Task goal
Can you copy all of the rows below word for word, leaving the pictures out of your copy?

Extracted information
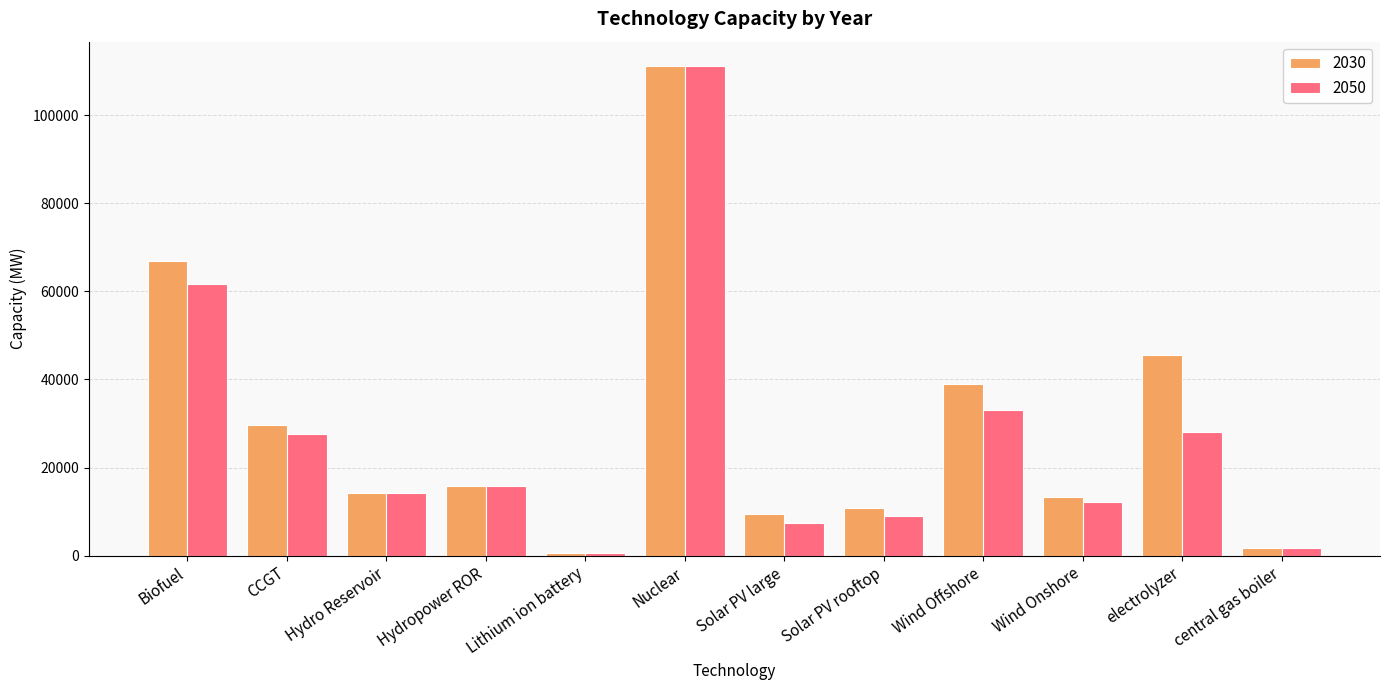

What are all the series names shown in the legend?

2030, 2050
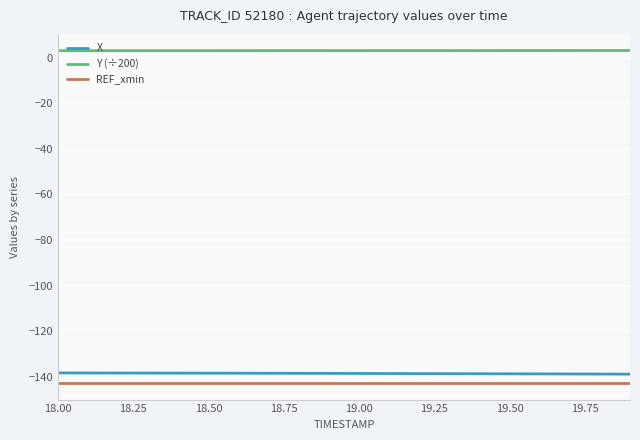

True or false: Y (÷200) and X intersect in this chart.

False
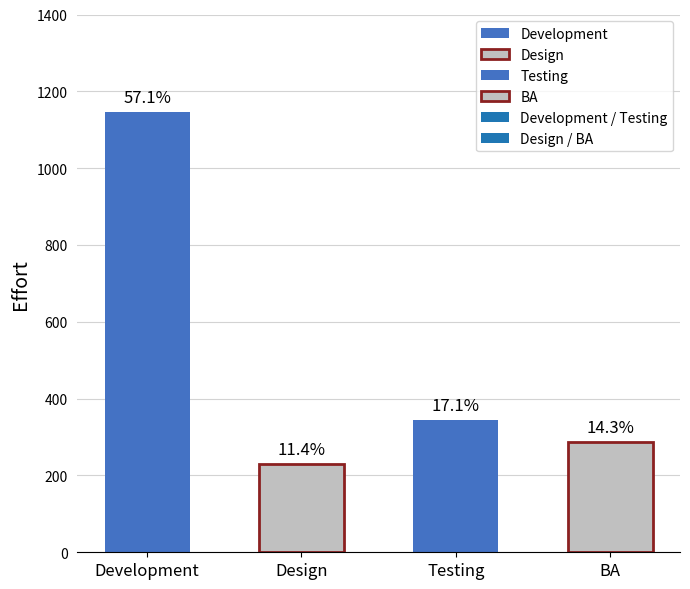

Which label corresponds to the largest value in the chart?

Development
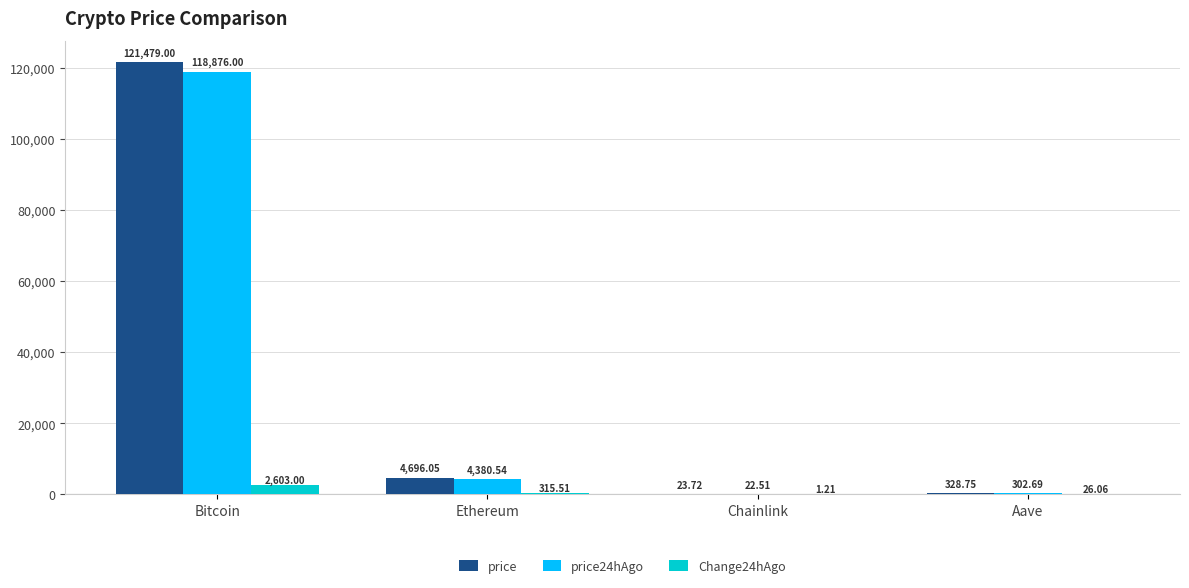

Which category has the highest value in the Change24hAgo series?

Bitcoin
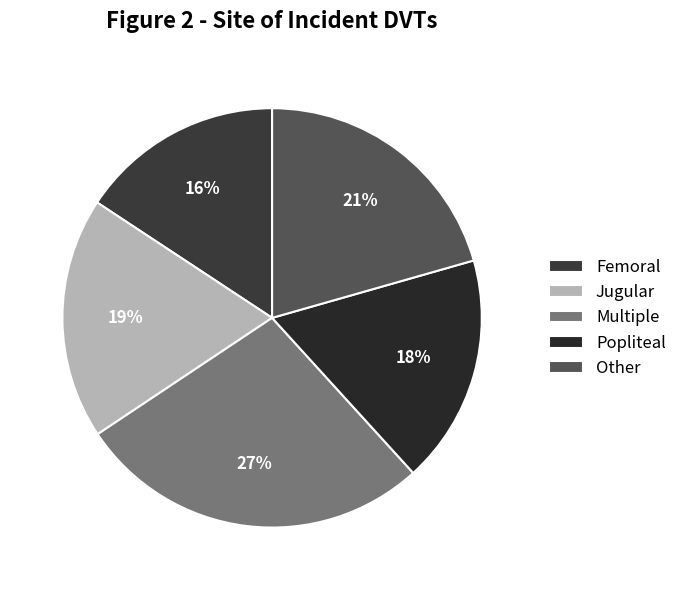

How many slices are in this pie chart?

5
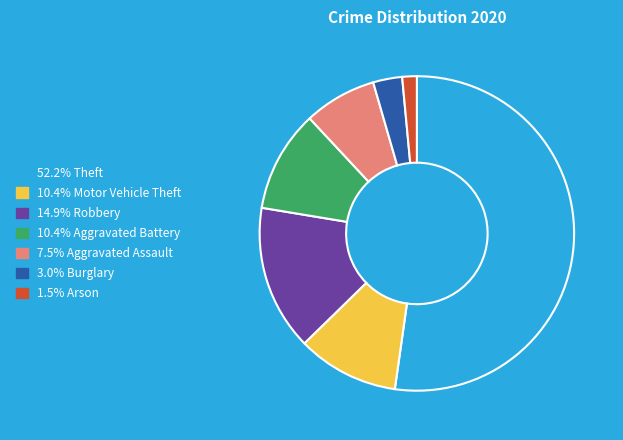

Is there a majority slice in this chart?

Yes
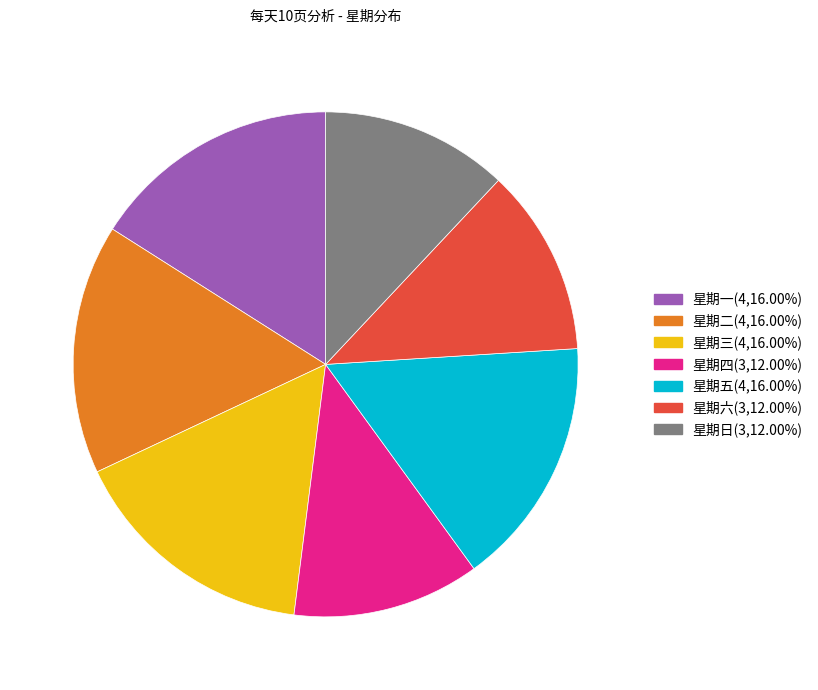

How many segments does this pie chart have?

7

Written response
What are all the series names shown in the legend?

2030, 2050

True or false: Y (÷200) and X intersect in this chart.

False

Which label corresponds to the largest value in the chart?

Development

Which category has the highest value in the Change24hAgo series?

Bitcoin

How many slices are in this pie chart?

5

Is there a majority slice in this chart?

Yes

How many segments does this pie chart have?

7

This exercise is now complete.